Mike’s LR (Limited Release) is often a blend of the best barrels from the Joss’ Lovedale vines and the Stevens Pokolbin vineyard, that the family have sourced fruit from since 2005, leased since 2009, and now own. The wines are light on their feet and elegantly complex, delivering a balanced mix of pear, peach, and superfine limes. The palates show nuanced oak, a creamy texture and delicate aromatics of white flowers, stonefruits, creamy vanilla and beeswax.
All the way back to 2004, the wines are stylistically consistent, with the warmer years showing fleshier characters and subtle additions of funk and skins work showing up from 2014. The favourites were 2009 for its complexity, freshness and longevity; the 2014 for its elegant concentration; and the 2019 for its exotic aromatics, texture, clean lines and concentration.
SHIRAZ TOURIGA
Between jokes, innovation is something that Mike mentions regularly, and the wines that display this most are his single vineyard Shiraz Touriga.

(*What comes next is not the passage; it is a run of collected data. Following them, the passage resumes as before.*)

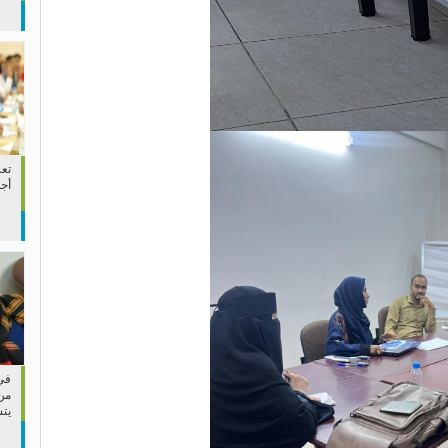
تعز
أج
في 
من
يت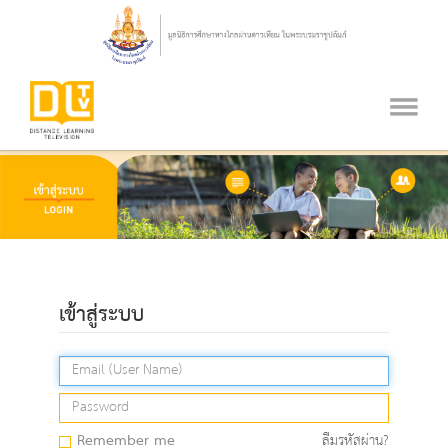
เข้าสู่ระบบ
Remember me
ลืมรหัสผ่าน?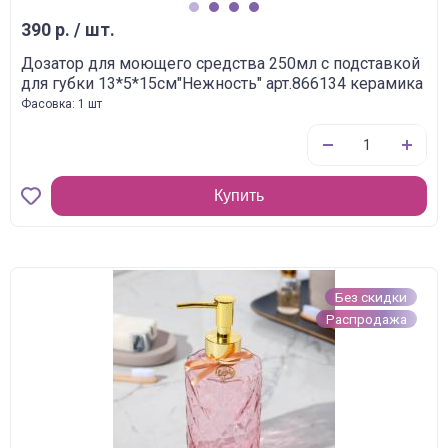
1
2
3
4
390 р. / шт.
Дозатор для моющего средства 250мл с подставкой
для губки 13*5*15см"Нежность" арт.866134 керамика
Фасовка: 1 шт
Купить
Без скидки
Распродажа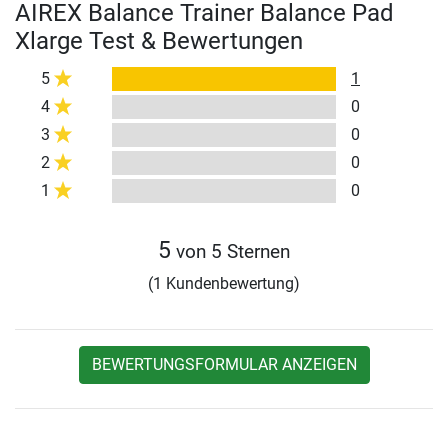
AIREX Balance Trainer Balance Pad
Xlarge Test & Bewertungen
5
1
4
0
3
0
2
0
1
0
5
von 5 Sternen
(1 Kundenbewertung)
BEWERTUNGSFORMULAR ANZEIGEN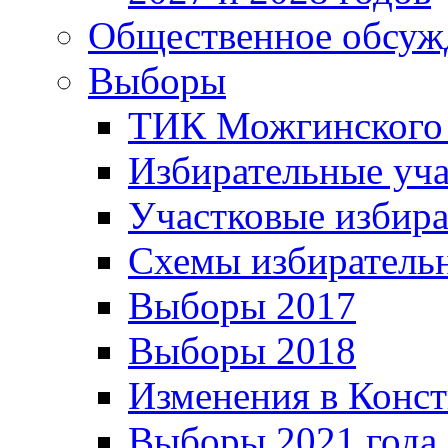
Общественное обсуж
Выборы
ТИК Можгинского
Избирательные уч
Участковые избир
Схемы избиратель
Выборы 2017
Выборы 2018
Изменения в Конс
Выборы 2021 года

The addition of other varieties to Shiraz is nothing new, but Mike was the first to do it in the Hunter and has had considerable success with it. First made in 2010 with fruit that comes from the Lovedale vines, these wines show classic Hunter Valley Shiraz characteristics, but with sweet and exotic additions to the aromatics – and a palate that is flat out delicious.
The blend is generally 80% Shiraz and 20% Touriga Nacional. The Shiraz delivers medium-bodied red and black cherries and blackberries, fine tannins and structure, while the Touriga brings sweet layers of black currants, plums, and an exotic potpourri of aromas.

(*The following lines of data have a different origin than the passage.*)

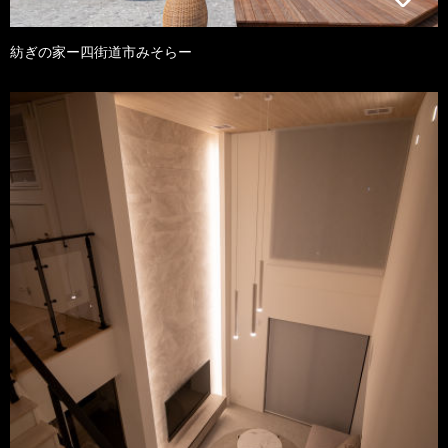
紡ぎの家ー四街道市みそらー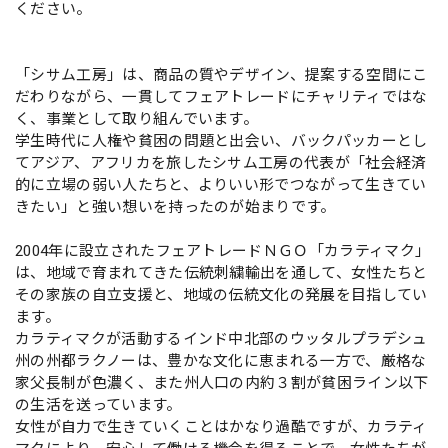
ください。
「シサム工房」は、商品の質やデザイン、提案する空間にこ
だわりながら、一貫してフェアトレードにチャリティではな
く、事業として取り組んでいます。
学生時代に人権や貧困の問題と出会い、バックパッカーとし
てアジア、アフリカを旅したシサム工房の代表が「社会経済
的に立場の弱い人たちと、よりいい形でつながって生きてい
きたい」と強い想いを持ったのが始まりです。
2004年に設立されたフェアトレードＮＧＯ「カラティマク」
は、地域で育まれてきた伝統刺繍輸出を通して、女性たちと
その家族の自立支援と、地域の伝統文化の発展を目指してい
ます。
カラティマクが活動するインド中北部のウッタルプラデシュ
州の州都ラクノーは、豊かな文化に恵まれる一方で、厳格な
家父長制が色濃く、また州人口の内約３割が貧困ライン以下
の生活を送っています。
女性が自力で生きていくことはかなり過酷ですが、カラティ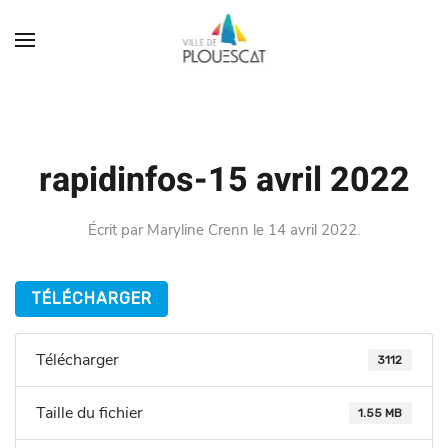
rapidinfos-15 avril 2022
Écrit par
Maryline Crenn
le
14 avril 2022
.
TÉLÉCHARGER
Télécharger
3112
Taille du fichier
1.55 MB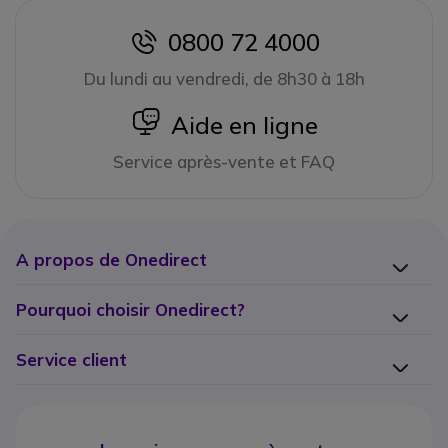
0800 72 4000
icon
Du lundi au vendredi, de 8h30 à 18h
icon
Aide en ligne
Service après-vente et FAQ
A propos de Onedirect
Pourquoi choisir Onedirect?
Service client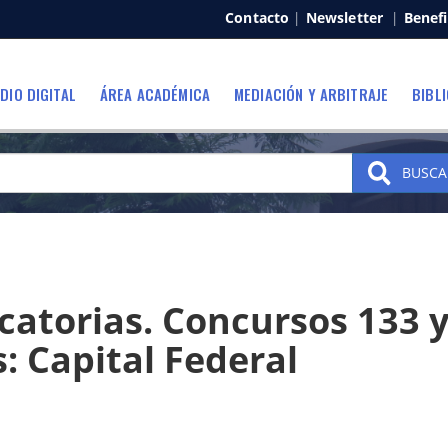
Contacto
|
Newsletter
|
Benefi
DIO DIGITAL
ÁREA ACADÉMICA
MEDIACIÓN Y ARBITRAJE
BIBL
BUSCA
atorias. Concursos 133 
: Capital Federal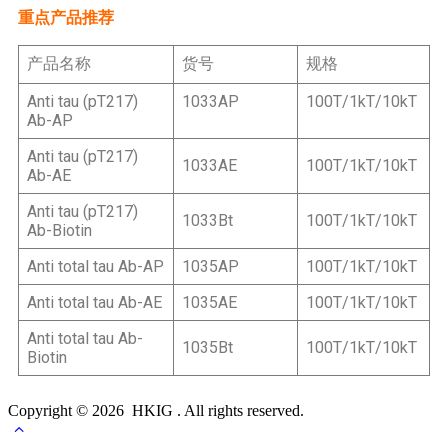
重点产品推荐
产品名称
货号
规格
Anti tau (pT217)
1033AP
100T/1kT/10kT
Ab-AP
Anti tau (pT217)
1033AE
100T/1kT/10kT
Ab-AE
Anti tau (pT217)
1033Bt
100T/1kT/10kT
Ab-Biotin
Anti total tau Ab-AP
1035AP
100T/1kT/10kT
Anti total tau Ab-AE
1035AE
100T/1kT/10kT
Anti total tau Ab-
1035Bt
100T/1kT/10kT
Biotin
Copyright © 2026 HKIG . All rights reserved.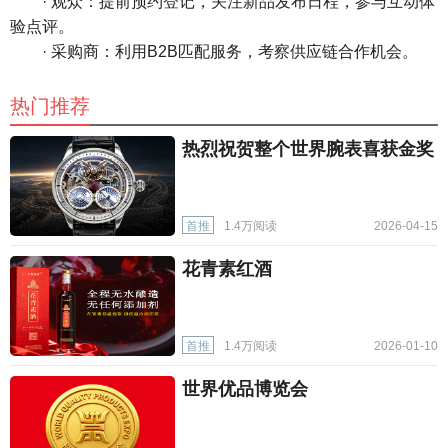
· 观众：提前预约登记，关注新品发布日程，参与互动体
验点评。
· 采购商：利用B2B匹配服务，考察供应链合作机会。
热门推荐
热烈祝贺整个世界腕表喜获金奖
首推
1.4万阅读
2026-04-15
花青素红酒
首推
1.4万阅读
2026-01-10
世界优品博览会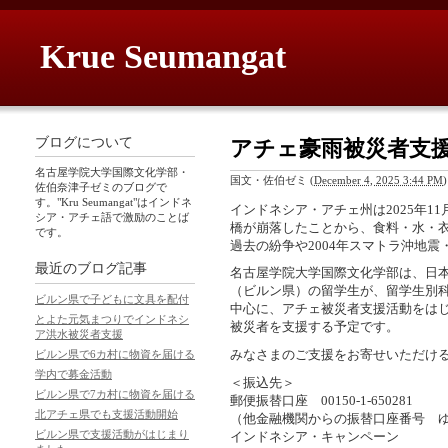
Krue Seumangat
ブログについて
アチェ豪雨被災者支
名古屋学院大学国際文化学部・
国文・佐伯ゼミ
(
December 4, 2025 3:44 PM
)
佐伯奈津子ゼミのブログで
す。"Kru Seumangat"はインドネ
インドネシア・アチェ州は2025年
シア・アチェ語で激励のことば
橋が崩落したことから、食料・水・
です。
過去の紛争や2004年スマトラ沖地
最近のブログ記事
名古屋学院大学国際文化学部は、日
（ビルン県）の留学生が、留学生別
ビルン県で子どもに文具を配付
中心に、アチェ被災者支援活動をは
とよた元気まつりでインドネシ
被災者を支援する予定です。
ア洪水被災者支援
みなさまのご支援をお寄せいただけ
ビルン県で6カ村に物資を届ける
学内で募金活動
＜振込先＞
ビルン県で7カ村に物資を届ける
郵便振替口座 00150-1-650281
北アチェ県でも支援活動開始
（他金融機関からの振替口座番号 ゆう
ビルン県で支援活動がはじまり
インドネシア・キャンペーン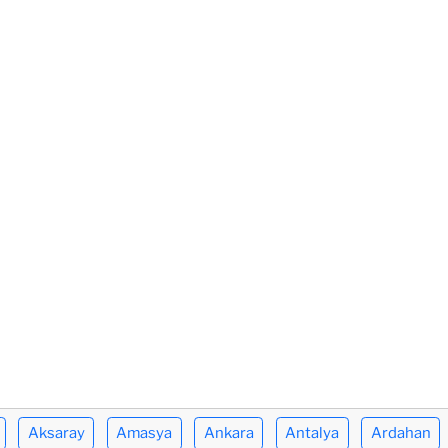
Aksaray
Amasya
Ankara
Antalya
Ardahan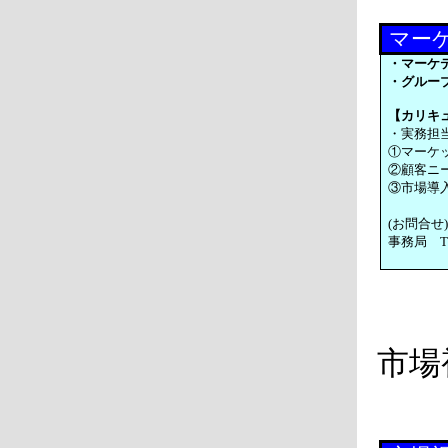
マー
・マーケ
・グルー
【カリキ
・実務担
①マーケ
②顧客ニ
③市場導
(お問合
事務局 TE
市場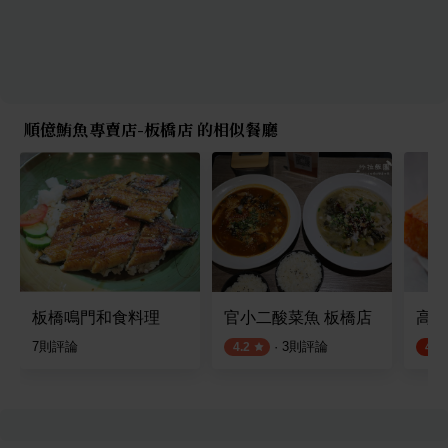
順億鮪魚專賣店-板橋店 的相似餐廳
板橋鳴門和食料理
官小二酸菜魚 板橋店
高記
7
則評論
·
3
則評論
4.2
4.4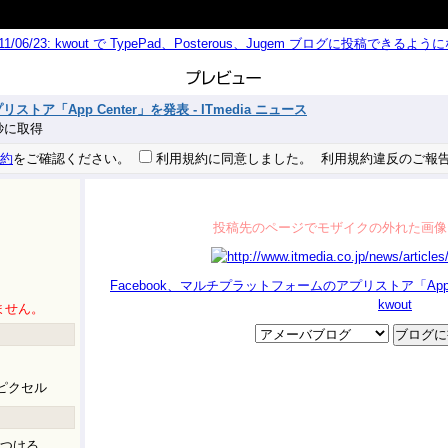
011/06/23: kwout で TypePad、Posterous、Jugem ブログに投稿できる
トア「App Center」を発表 - ITmedia ニュース
7 秒に取得
約
をご確認ください。
利用規約に同意しました。
利用規約違反のご報
投稿先のページでモザイクの外れた画像
Facebook、マルチプラットフォームのアプリストア「App Cen
kwout
ません。
ピクセル
つける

Favourites were the 2013 for its length and concentration, the 2019 for its glossy and exotic mouthfeel, and the 2020 for its fine concentration and glossy finish. Again, these wines represented exceptional value and quality for the price ($40). This blending of a signature regional variety with a new world wine like Touriga impresses.
LIMITED RELEASE SHIRAZ
The LR (Limited Release) Shiraz is the De Iuliis flagship, and is Mike’s interpretation of one of the Hunter’s greatest assets. Made from a selection of the best barrels across a range of vineyards and released as an aged wine, these wines are classic, high-quality Hunter Shiraz with medium-weight frames, earth-driven savoury fruit lines, and fine-grained tannins that carry the length and the mouthfeel. They are built to last, as shown in the earlier wines of 2003, 2005 and 2006 – all were still very fresh, juicy and generous. The standouts were the mouth-watering elegance of the 2005; the 2014 for its concentration and vibrant energy; and the about-to-be-released 2019 for its elegant frame and exceptional layers of concentration.
A FUTURE BRIGHT
De Iuliis’ wines show what’s possible in a short period of time, and it’s clear that success will continue to follow this family’s journey. What does stand out however, particularly as some Hunter reds push well towards the $300 per bottle mark, is the notion that really good wine can be approachable and be delivered in a humble, hospitable manner.
“After 20 years, we’re in a good place,” reflects Mike on the rise of De Iuliis. “We’ve worked out that you need a balance between quality and price; and you need to find good people and let them get on with it so that you can focus on what you like and what you are good at. For me, believe it or not, that is dragging hoses around a winery.”